CIVICUS discusses recent protests in Indonesia with Yati Andriyani, a lawyer, human rights defender and board member of Indonesia for Humanity (Untuk Kemanusiaan, IKa). Founded in 1995, IKa is a civil society organisation that mobilises resources to strengthen grassroots communities and advance human rights, gender rights and environmental justice for social transformation.

Protests erupted across Indonesia in August following parliamentary approval of substantial pay rises for lawmakers. What began as protests against these salary increases escalated into violent unrest after police killed Affan Kurniawan, a 21-year-old man, prompting calls for investigations into security force violence and bringing issues of lack of trust in political institutions to the fore.

What are the root causes of the protests?

The protests reflect deep frustration at economic and political realities. Rising unemployment, limited job opportunities and soaring living costs have fuelled frustration, alongside anger at injustice, corruption and controversial new laws that allow active military officers to hold civilian government positions and weaken judicial oversight of police investigations.

The immediate trigger was when the House of Representatives approved a major allowance increase for lawmakers despite protests from people struggling with economic hardship. The arrogant responses of politicians – such as mocking calls to dissolve the legislative body as ‘the words of the most foolish people’ – only reinforced perceptions that the institution serves oligarchic interests rather than the public. To make things worse, social media platforms were flooded with disinformation, including clips of lawmakers dancing, which were framed as them celebrating amid public suffering.

In that context, on 25 August protesters demanded the cancellation of parliament’s decision, called for the impeachment of Vice President Gibran Rakabuming Raka, son of former President Joko Widodo, and an investigation into his family’s corruption. Some voiced a more radical call for the dissolution of parliament.

How has the government responded, and why did protests turn violent?

The government’s response combined repression with small concessions. Police initially used water cannon and teargas against protesters, and clashes intensified on 28 August as protesters used stones and petrol bombs. That day, Affan Kurniawan, a 21-year-old motorcycle-taxi driver, was killed when he was run over by a Mobile Brigade Corps – known as Brimob – armoured vehicle.

Affan’s killing provoked nationwide outrage, with protests shifting into violent riots targeting parliament, police and local government buildings. Public anger was further fuelled by provocative content and live broadcasts circulating widely on social media. However, while social media amplified genuine outrage, early investigations from monitoring reports, including coverage by Tempo magazine and other media, suggest arson and looting were carried out in a planned and systematic manner. The military was deployed as police forces lost control.

President Prabowo Subianto expressed regret over the deaths of at least 10 people during the protests and convened party leaders to ease tensions. Parties dismissed several politicians targeted by protesters and, under pressure, parliament cancelled the allowance increase and opened dialogue with student activists.

Police also investigated quickly, bringing the Brimob officers responsible for Affan’s death to the ethical court.
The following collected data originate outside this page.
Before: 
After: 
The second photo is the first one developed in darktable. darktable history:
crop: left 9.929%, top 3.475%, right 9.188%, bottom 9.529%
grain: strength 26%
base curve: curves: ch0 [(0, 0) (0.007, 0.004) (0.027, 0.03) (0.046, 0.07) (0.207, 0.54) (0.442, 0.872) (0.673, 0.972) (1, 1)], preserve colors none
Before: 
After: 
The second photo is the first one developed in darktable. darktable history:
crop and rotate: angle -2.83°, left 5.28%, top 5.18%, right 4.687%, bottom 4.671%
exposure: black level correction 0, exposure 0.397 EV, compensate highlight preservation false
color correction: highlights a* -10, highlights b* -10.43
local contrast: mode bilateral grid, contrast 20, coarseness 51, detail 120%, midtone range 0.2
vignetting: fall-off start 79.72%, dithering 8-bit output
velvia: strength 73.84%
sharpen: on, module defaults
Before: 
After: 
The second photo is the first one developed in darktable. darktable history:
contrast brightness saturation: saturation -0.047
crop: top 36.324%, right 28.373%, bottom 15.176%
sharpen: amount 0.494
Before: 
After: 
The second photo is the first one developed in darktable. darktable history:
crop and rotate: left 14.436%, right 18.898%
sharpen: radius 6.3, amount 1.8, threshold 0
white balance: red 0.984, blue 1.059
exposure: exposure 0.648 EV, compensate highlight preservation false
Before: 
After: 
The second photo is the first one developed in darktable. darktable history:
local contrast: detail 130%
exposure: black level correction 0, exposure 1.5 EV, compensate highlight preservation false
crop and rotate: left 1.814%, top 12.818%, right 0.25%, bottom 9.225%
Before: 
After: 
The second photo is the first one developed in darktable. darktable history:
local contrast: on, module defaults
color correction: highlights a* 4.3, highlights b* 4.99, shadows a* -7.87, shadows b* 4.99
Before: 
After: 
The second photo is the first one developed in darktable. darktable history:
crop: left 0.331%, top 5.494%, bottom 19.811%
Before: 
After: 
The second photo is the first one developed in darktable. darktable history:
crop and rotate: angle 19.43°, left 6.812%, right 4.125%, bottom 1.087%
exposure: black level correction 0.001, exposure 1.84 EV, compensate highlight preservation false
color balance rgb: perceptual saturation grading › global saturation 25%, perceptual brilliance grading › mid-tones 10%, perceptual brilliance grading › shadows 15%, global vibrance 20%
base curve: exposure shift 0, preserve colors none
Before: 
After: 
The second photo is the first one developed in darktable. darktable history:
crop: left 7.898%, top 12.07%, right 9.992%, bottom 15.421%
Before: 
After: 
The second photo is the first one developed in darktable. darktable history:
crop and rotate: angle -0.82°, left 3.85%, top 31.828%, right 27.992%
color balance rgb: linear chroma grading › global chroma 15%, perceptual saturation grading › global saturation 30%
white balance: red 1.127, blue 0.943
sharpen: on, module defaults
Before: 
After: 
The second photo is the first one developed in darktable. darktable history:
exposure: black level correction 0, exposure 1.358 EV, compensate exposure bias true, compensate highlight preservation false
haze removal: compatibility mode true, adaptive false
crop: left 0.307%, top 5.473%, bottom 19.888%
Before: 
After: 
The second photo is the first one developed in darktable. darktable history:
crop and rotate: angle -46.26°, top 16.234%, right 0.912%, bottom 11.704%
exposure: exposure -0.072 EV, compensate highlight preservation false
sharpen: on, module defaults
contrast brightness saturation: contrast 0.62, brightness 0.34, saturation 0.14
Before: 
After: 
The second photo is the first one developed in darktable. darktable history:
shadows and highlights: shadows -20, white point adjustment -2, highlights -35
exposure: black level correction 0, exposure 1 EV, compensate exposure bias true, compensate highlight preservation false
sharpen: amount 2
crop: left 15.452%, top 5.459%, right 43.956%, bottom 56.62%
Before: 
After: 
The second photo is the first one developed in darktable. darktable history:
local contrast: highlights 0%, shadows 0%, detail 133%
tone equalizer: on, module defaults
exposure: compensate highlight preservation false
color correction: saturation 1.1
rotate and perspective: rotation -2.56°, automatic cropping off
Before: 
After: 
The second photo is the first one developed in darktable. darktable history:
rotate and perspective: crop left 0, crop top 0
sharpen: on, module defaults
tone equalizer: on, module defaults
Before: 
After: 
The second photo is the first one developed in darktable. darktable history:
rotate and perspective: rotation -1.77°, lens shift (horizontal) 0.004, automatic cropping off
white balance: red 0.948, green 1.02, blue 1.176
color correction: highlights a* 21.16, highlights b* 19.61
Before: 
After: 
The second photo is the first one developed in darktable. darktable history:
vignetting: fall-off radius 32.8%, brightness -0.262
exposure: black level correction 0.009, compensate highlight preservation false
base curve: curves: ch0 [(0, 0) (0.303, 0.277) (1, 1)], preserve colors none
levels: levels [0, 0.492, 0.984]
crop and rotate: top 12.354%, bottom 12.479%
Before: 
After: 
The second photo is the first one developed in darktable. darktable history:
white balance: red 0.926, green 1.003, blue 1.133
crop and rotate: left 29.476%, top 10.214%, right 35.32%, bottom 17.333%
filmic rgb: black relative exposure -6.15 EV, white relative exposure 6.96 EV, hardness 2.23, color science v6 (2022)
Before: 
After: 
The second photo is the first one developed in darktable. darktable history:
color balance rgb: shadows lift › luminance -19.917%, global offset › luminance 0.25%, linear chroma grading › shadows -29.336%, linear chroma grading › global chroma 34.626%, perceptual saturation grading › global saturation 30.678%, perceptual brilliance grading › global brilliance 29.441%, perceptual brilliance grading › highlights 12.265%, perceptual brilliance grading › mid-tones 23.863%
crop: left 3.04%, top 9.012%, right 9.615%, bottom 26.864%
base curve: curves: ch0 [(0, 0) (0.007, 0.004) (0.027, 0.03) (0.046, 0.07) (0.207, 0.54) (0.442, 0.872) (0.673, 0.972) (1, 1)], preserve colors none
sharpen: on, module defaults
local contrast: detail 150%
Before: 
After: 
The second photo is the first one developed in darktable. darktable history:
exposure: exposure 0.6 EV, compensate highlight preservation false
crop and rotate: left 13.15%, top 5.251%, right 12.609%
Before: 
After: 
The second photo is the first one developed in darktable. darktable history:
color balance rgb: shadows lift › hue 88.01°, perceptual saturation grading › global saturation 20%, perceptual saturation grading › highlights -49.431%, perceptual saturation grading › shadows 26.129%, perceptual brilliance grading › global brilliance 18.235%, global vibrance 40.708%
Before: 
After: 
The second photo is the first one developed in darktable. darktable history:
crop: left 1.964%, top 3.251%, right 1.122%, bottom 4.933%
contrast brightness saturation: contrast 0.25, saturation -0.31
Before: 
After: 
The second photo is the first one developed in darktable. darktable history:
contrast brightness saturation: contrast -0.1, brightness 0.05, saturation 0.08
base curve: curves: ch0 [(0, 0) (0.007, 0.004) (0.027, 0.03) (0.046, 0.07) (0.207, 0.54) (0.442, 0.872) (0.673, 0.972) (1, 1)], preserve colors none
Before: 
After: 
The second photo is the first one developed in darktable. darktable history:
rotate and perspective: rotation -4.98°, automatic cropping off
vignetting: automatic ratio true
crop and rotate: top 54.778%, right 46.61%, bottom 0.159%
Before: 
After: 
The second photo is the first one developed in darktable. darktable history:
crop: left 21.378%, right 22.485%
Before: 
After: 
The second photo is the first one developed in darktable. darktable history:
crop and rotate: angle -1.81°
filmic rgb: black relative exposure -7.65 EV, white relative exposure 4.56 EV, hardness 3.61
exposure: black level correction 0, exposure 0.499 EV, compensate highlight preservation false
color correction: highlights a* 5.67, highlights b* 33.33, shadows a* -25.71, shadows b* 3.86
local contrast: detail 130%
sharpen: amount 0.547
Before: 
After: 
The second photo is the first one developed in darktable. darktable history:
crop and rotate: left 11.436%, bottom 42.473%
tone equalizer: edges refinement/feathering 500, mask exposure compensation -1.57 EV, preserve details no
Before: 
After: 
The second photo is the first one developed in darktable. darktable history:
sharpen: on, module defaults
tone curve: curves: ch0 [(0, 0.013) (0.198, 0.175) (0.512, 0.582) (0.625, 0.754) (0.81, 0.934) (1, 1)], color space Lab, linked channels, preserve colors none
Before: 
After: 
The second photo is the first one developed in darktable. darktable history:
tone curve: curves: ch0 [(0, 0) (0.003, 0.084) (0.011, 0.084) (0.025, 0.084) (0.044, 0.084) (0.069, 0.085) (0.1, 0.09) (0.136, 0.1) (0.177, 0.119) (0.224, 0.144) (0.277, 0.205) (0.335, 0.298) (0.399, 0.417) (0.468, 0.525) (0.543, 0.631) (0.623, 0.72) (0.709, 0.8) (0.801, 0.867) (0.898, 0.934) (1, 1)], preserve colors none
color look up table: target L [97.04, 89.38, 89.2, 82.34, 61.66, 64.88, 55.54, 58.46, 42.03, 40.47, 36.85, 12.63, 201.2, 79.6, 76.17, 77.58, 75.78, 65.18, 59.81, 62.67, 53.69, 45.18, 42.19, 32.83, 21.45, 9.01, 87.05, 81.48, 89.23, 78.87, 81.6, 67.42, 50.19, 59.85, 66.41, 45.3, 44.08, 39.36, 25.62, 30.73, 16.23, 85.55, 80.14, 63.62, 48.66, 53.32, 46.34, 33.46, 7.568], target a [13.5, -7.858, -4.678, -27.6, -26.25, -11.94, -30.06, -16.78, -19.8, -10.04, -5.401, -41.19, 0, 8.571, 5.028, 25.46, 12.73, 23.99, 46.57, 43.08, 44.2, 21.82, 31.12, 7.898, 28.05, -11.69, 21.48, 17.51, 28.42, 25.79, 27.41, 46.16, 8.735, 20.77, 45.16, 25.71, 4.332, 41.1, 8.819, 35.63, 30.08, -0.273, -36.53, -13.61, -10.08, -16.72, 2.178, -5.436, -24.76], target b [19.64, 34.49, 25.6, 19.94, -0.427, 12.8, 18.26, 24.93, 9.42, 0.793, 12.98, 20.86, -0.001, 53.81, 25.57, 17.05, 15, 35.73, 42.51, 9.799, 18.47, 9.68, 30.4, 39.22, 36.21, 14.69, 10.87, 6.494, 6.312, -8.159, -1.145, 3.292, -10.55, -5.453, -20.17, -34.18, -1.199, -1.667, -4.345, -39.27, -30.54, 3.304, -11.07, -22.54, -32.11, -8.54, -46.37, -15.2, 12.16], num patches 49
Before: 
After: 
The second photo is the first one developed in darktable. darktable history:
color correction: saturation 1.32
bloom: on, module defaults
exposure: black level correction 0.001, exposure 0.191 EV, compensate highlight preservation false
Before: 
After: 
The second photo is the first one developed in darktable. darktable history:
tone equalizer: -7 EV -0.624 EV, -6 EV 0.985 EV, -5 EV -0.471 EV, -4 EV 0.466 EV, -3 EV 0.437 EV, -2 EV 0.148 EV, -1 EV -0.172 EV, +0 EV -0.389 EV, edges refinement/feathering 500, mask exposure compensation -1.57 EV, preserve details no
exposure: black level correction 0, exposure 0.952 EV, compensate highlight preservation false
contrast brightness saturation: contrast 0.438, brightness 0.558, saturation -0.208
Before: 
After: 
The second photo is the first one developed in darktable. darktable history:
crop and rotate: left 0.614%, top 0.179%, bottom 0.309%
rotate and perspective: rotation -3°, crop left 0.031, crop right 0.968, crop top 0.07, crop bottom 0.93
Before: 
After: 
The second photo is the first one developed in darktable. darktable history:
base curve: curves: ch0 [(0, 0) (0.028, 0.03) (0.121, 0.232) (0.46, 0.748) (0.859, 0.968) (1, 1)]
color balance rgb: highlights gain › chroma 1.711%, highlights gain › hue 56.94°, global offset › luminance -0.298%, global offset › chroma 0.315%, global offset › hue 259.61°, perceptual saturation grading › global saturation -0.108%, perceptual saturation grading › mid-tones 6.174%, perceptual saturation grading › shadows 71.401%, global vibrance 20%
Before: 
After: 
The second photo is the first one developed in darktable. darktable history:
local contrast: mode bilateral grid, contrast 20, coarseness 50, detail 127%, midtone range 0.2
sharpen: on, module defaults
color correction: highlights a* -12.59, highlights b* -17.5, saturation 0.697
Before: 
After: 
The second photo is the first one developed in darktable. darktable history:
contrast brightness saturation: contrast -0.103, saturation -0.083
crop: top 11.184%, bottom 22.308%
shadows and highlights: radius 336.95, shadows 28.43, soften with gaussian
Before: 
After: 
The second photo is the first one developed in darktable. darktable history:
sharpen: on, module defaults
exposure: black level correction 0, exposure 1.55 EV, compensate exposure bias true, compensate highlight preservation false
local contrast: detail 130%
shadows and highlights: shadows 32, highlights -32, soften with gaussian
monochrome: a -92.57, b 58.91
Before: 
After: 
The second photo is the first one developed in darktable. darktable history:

However, concessions were coupled with a crackdown. According to the Indonesia Legal Aid Foundation, between 25 and 31 August at least 3,337 protesters were arrested on incitement charges in 20 cities across Indonesia.

How has civil society responded to the government’s handling of the protests?

Civil society has been actively monitoring police violence and disappearances connected to the protests, calling for the police chief to resign and demanding police reform.

The Civil Society Coalition’s Advocacy Team for Democracy has provided legal assistance to protesters who were arrested, detained and charged. Others organised solidarity and support activities for detainees in different regions and consolidated diverse public demands, presenting what became known as the 17+8 demands, which combined the agendas of student groups and broader civil society. As part of the National Conscience Movement, senior civil society representatives from diverse backgrounds met with Subianto, urging him to release detained activists and students.

Journalists and media outlets conducted investigative reporting to uncover the truth about the events, including identifying those involved in the violence and destruction. Tempo, for example, found evidence of military involvement, which the military denied.

Civil society groups also called for a government-led joint fact-finding team to investigate the protest violence, but this was rejected, although independent institutions – including the Agency for the Protection of Witnesses and Victims, the National Commission for Women and the National Human Rights Commission – formed an initiative to investigate.

What do the protests tell us about the state of Indonesia’s democracy?

The unrest revealed a deep erosion of public trust, in political parties and parliament, and also in the police and judiciary. This breakdown of trust reflects deeper structural problems with Indonesia’s democratic institutions and economic injustice.

Economically and politically, risks of instability are rising as old oligarchs are gradually replaced by new players in Subianto’s patronage network, which itself is oligarchic. Foreign investors and markets have also grown more cautious. Adding to these pressures, tensions with Indonesia’s regional governments, fuelled by the central government cutting regional budgets to fund social programmes, risk further escalation.

The long-term consequences for the government will depend heavily on its economic and political responses.